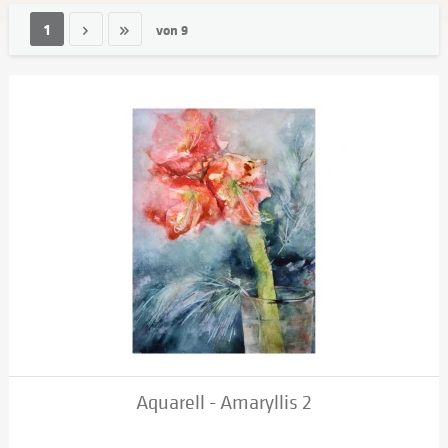
1
von
9
Aquarell - Amaryllis 2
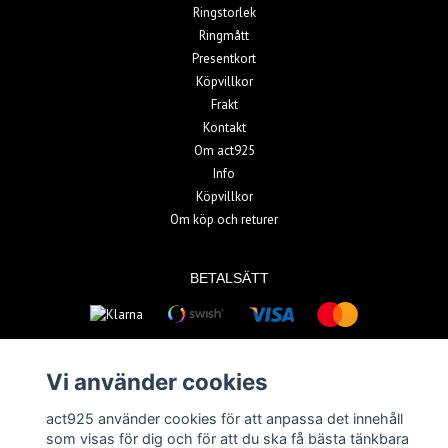
Ringstorlek
Ringmått
Presentkort
Köpvillkor
Frakt
Kontakt
Om act925
Info
Köpvillkor
Om köp och returer
BETALSÄTT
Vi använder cookies
act925 använder cookies för att anpassa det innehåll
© Copyright 2026 act925
som visas för dig och för att du ska få bästa tänkbara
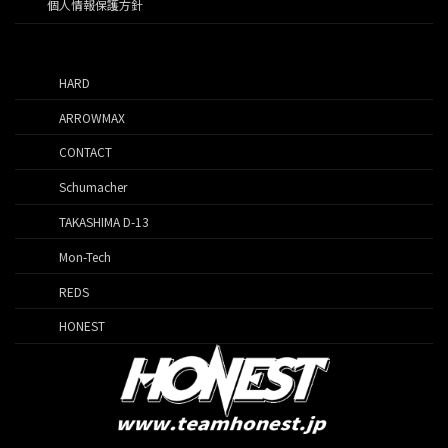
個人情報保護方針
HARD
ARROWMAX
CONTACT
Schumacher
TAKASHIMA D-13
Mon-Tech
REDS
HONEST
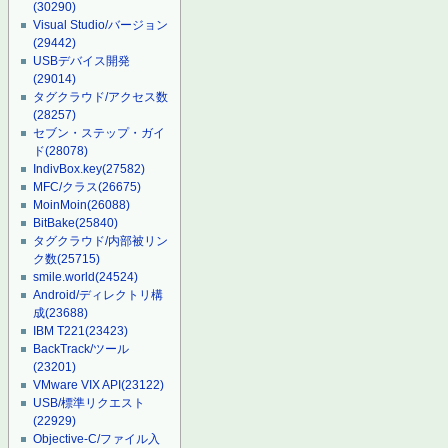
(30290)
Visual Studio/バージョン
(29442)
USBデバイス開発
(29014)
タグクラウド/アクセス数
(28257)
セブン・ステップ・ガイ
ド
(28078)
IndivBox.key
(27582)
MFC/クラス
(26675)
MoinMoin
(26088)
BitBake
(25840)
タグクラウド/内部被リン
ク数
(25715)
smile.world
(24524)
Android/ディレクトリ構
成
(23688)
IBM T221
(23423)
BackTrack/ツール
(23201)
VMware VIX API
(23122)
USB/標準リクエスト
(22929)
Objective-C/ファイル入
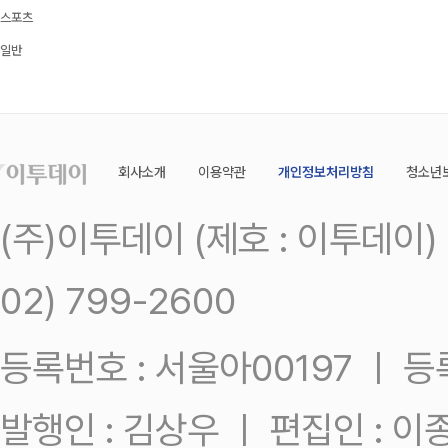
스포츠
일반
회사소개
이용약관
개인정보처리방침
청소년
(주)이투데이 (제호 : 이투데이
02) 799-2600
등록번호 : 서울아00197 ㅣ 등록일
발행인 : 김상우 ㅣ 편집인 : 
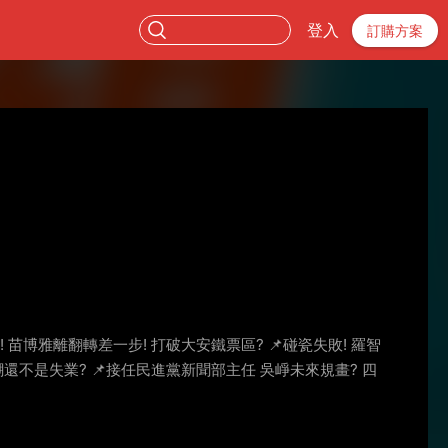
登入
訂購方案
! 苗博雅離翻轉差一步! 打破大安鐵票區? 📌碰瓷失敗! 羅智
自嘲還不是失業? 📌接任民進黨新聞部主任 吳崢未來規畫? 四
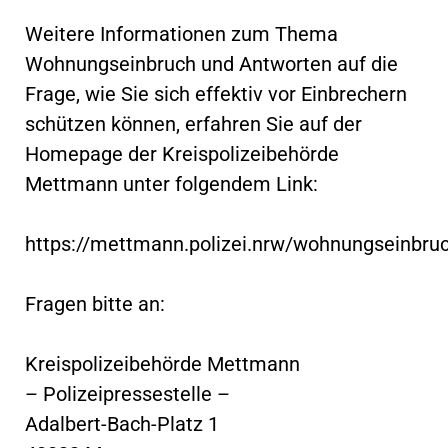
Weitere Informationen zum Thema
Wohnungseinbruch und Antworten auf die
Frage, wie Sie sich effektiv vor Einbrechern
schützen können, erfahren Sie auf der
Homepage der Kreispolizeibehörde
Mettmann unter folgendem Link:
https://mettmann.polizei.nrw/wohnungseinbru
Fragen bitte an:
Kreispolizeibehörde Mettmann
– Polizeipressestelle –
Adalbert-Bach-Platz 1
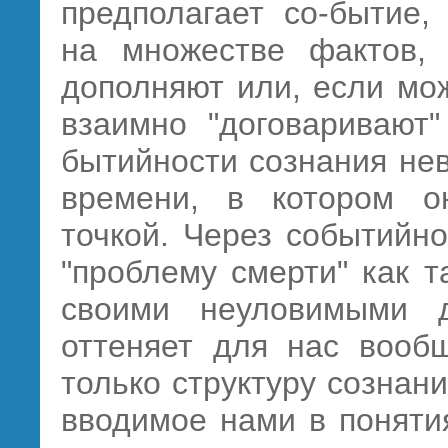
предполагает со-бытие,
на множестве фактов, 
дополняют или, если мож
взаимно "договаривают"
бытийности сознания не
времени, в котором
о
точкой. Через событийн
"проблему смерти" как т
своими неуловимыми д
оттеняет для нас вообщ
только структуру сознан
вводимое нами в поняти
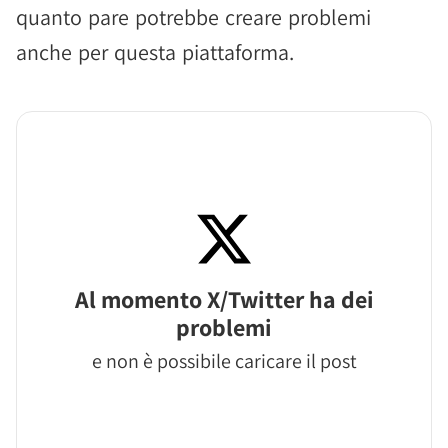
quanto pare potrebbe creare problemi
anche per questa piattaforma.
Al momento X/Twitter ha dei
problemi
e non è possibile caricare il post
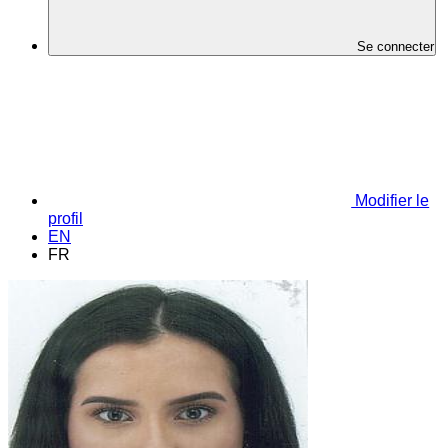
Se connecter
Modifier le
profil
EN
FR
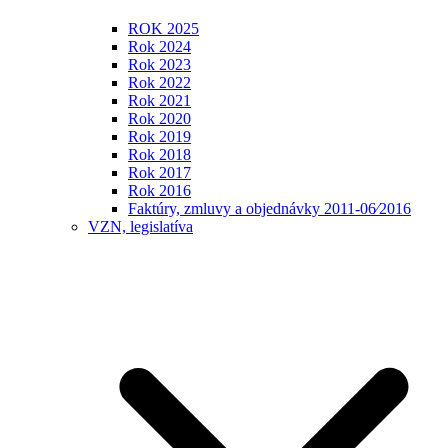
ROK 2025
Rok 2024
Rok 2023
Rok 2022
Rok 2021
Rok 2020
Rok 2019
Rok 2018
Rok 2017
Rok 2016
Faktúry, zmluvy a objednávky 2011-06⁄2016
VZN, legislatíva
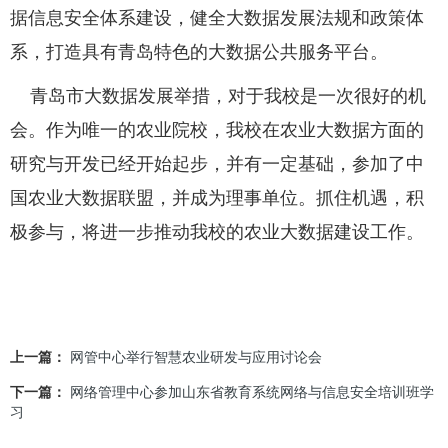
据信息安全体系建设，健全大数据发展法规和政策体
系，打造具有青岛特色的大数据公共服务平台。
青岛市大数据发展举措，对于我校是一次很好的机
会。作为唯一的农业院校，我校在农业大数据方面的
研究与开发已经开始起步，并有一定基础，参加了中
国农业大数据联盟，并成为理事单位。抓住机遇，积
极参与，将进一步推动我校的农业大数据建设工作。
上一篇：
网管中心举行智慧农业研发与应用讨论会
下一篇：
网络管理中心参加山东省教育系统网络与信息安全培训班学
习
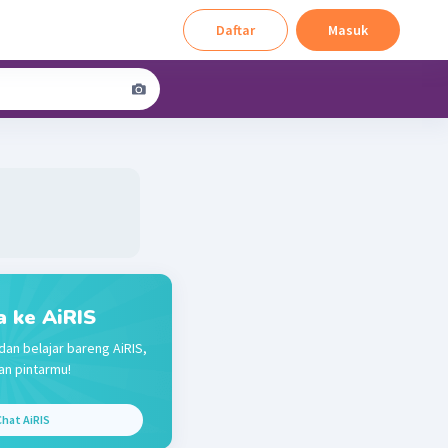
Daftar
Masuk
a ke AiRIS
dan belajar bareng AiRIS,
n pintarmu!
hat AiRIS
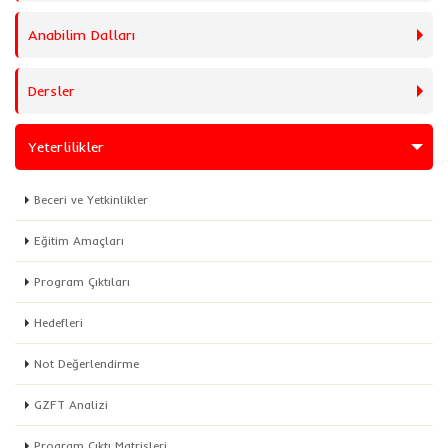
Anabilim Dalları
Dersler
Yeterlilikler
Beceri ve Yetkinlikler
Eğitim Amaçları
Program Çıktıları
Hedefleri
Not Değerlendirme
GZFT Analizi
Program Çıktı Matrisleri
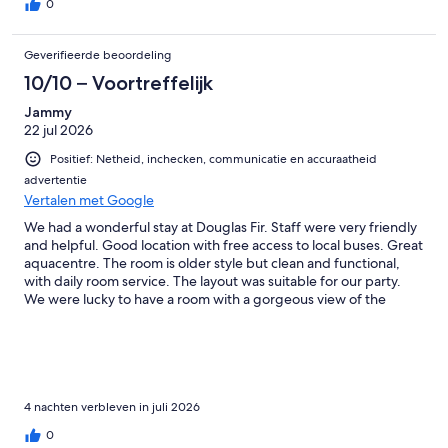
0
Geverifieerde beoordeling
10/10 – Voortreffelijk
Jammy
22 jul 2026
Positief: Netheid, inchecken, communicatie en accuraatheid
advertentie
Vertalen met Google
We had a wonderful stay at Douglas Fir. Staff were very friendly
and helpful. Good location with free access to local buses. Great
aquacentre. The room is older style but clean and functional,
with daily room service. The layout was suitable for our party.
We were lucky to have a room with a gorgeous view of the
mountain. The bed was comfortable and we all had good sleep
during our 4 night stay. It is a good deal in Banff area. We will
book it again and highly recommend to others.
4 nachten verbleven in juli 2026
0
-=-=-=-=-
-- TASK REQUIREMENTS --
Give the text lines from all of the material above as a JSON list of strings, one string per line, with blank lines skipped. Leave the pictures out of the answer.

-- SOLVED EXERCISE --
[
  "1",
  "von",
  "9",
  "Aquarell - Amaryllis 2",
  "Ringstorlek",
  "Ringmått",
  "Presentkort",
  "Köpvillkor",
  "Frakt",
  "Kontakt",
  "Om act925",
  "Info",
  "Köpvillkor",
  "Om köp och returer",
  "BETALSÄTT",
  "Vi använder cookies",
  "act925 använder cookies för att anpassa det innehåll",
  "© Copyright 2026 act925",
  "som visas för dig och för att du ska få bästa tänkbara",
  "個人情報保護方針",
  "HARD",
  "ARROWMAX",
  "CONTACT",
  "Schumacher",
  "TAKASHIMA D-13",
  "Mon-Tech",
  "REDS",
  "HONEST",
  "(30290)",
  "Visual Studio/バージョン",
  "(29442)",
  "USBデバイス開発",
  "(29014)",
  "タグクラウド/アクセス数",
  "(28257)",
  "セブン・ステップ・ガイ",
  "ド",
  "(28078)",
  "IndivBox.key",
  "(27582)",
  "MFC/クラス",
  "(26675)",
  "MoinMoin",
  "(26088)",
  "BitBake",
  "(25840)",
  "タグクラウド/内部被リン",
  "ク数",
  "(25715)",
  "smile.world",
  "(24524)",
  "Android/ディレクトリ構",
  "成",
  "(23688)",
  "IBM T221",
  "(23423)",
  "BackTrack/ツール",
  "(23201)",
  "VMware VIX API",
  "(23122)",
  "USB/標準リクエスト",
  "(22929)",
  "Objective-C/ファイル入",
  "스포츠",
  "일반",
  "회사소개",
  "이용약관",
  "개인정보처리방침",
  "청소년",
  "(주)이투데이 (제호 : 이투데이",
  "02) 799-2600",
  "등록번호 : 서울아00197 ㅣ 등록일",
  "발행인 : 김상우 ㅣ 편집인 : ",
  "登入",
  "訂購方案",
  "! 苗博雅離翻轉差一步! 打破大安鐵票區? 📌碰瓷失敗! 羅智",
  "自嘲還不是失業? 📌接任民進黨新聞部主任 吳崢未來規畫? 四",
  "Weitere Informationen zum Thema",
  "Wohnungseinbruch und Antworten auf die",
  "Frage, wie Sie sich effektiv vor Einbrechern",
  "schützen können, erfahren Sie auf der",
  "Homepage der Kreispolizeibehörde",
  "Mettmann unter folgendem Link:",
  "https://mettmann.polizei.nrw/wohnungseinbru",
  "Fragen bitte an:",
  "Kreispolizeibehörde Mettmann",
  "– Polizeipressestelle –",
  "Adalbert-Bach-Platz 1",
  "предполагает со-бытие,",
  "на множестве фактов, ",
  "дополняют или, если мож",
  "взаимно \"договаривают\"",
  "бытийности сознания не",
  "времени, в котором",
  "о",
  "точкой. Через событийн",
  "\"проблему смерти\" как т",
  "своими неуловимыми д",
  "оттеняет для нас вообщ",
  "только структуру сознан",
  "вводимое нами в поняти",
  "quanto pare potrebbe creare problemi",
  "anche per questa piattaforma.",
  "Al momento X/Twitter ha dei",
  "problemi",
  "e non è possibile caricare il post",
  "Se connecter",
  "Modifier le",
  "profil",
  "EN",
  "FR",
  "ROK 2025",
  "Rok 2024",
  "Rok 2023",
  "Rok 2022",
  "Rok 2021",
  "Rok 2020",
  "Rok 2019",
  "Rok 2018",
  "Rok 2017",
  "Rok 2016",
  "Faktúry, zmluvy a objednávky 2011-06⁄2016",
  "VZN, legislatíva",
  "据信息安全体系建设，健全大数据发展法规和政策体",
  "系，打造具有青岛特色的大数据公共服务平台。",
  "青岛市大数据发展举措，对于我校是一次很好的机",
  "会。作为唯一的农业院校，我校在农业大数据方面的",
  "研究与开发已经开始起步，并有一定基础，参加了中",
  "国农业大数据联盟，并成为理事单位。抓住机遇，积",
  "极参与，将进一步推动我校的农业大数据建设工作。",
  "上一篇：",
  "网管中心举行智慧农业研发与应用讨论会",
  "下一篇：",
  "网络管理中心参加山东省教育系统网络与信息安全培训班学",
  "习",
  "Daftar",
  "Masuk",
  "a ke AiRIS",
  "dan belajar bareng AiRIS,",
  "n pintarmu!",
  "hat AiRIS",
  "Anabilim Dalları",
  "Dersler",
  "Yeterlilikler",
  "Beceri ve Yetkinlikler",
  "Eğitim Amaçları",
  "Program Çıktıları",
  "Hedefleri",
  "Not Değerlendirme",
  "GZFT Analizi",
  "Program Çıktı Matrisleri",
  "0",
  "Geverifieerde beoordeling",
  "10/10 – Voortreffelijk",
  "Jammy",
  "22 jul 2026",
  "Positief: Netheid, inchecken, communicatie en accuraatheid",
  "advertentie",
  "Vertalen met Google",
  "We had a wonderful stay at Douglas Fir. Staff were very friendly",
  "and helpful. Good location with free access to local buses. Great",
  "aquacentre. The room is older style but clean and functional,",
  "with daily room service. The layout was suitable for our party.",
  "We were lucky to have a room with a gorgeous view of the",
  "mountain. The bed was comfortable and we all had good sleep",
  "during our 4 night stay. It is a good deal in Banff area. We will",
  "book it again and highly recommend to others.",
  "4 nachten verbleven in juli 2026",
  "0"
]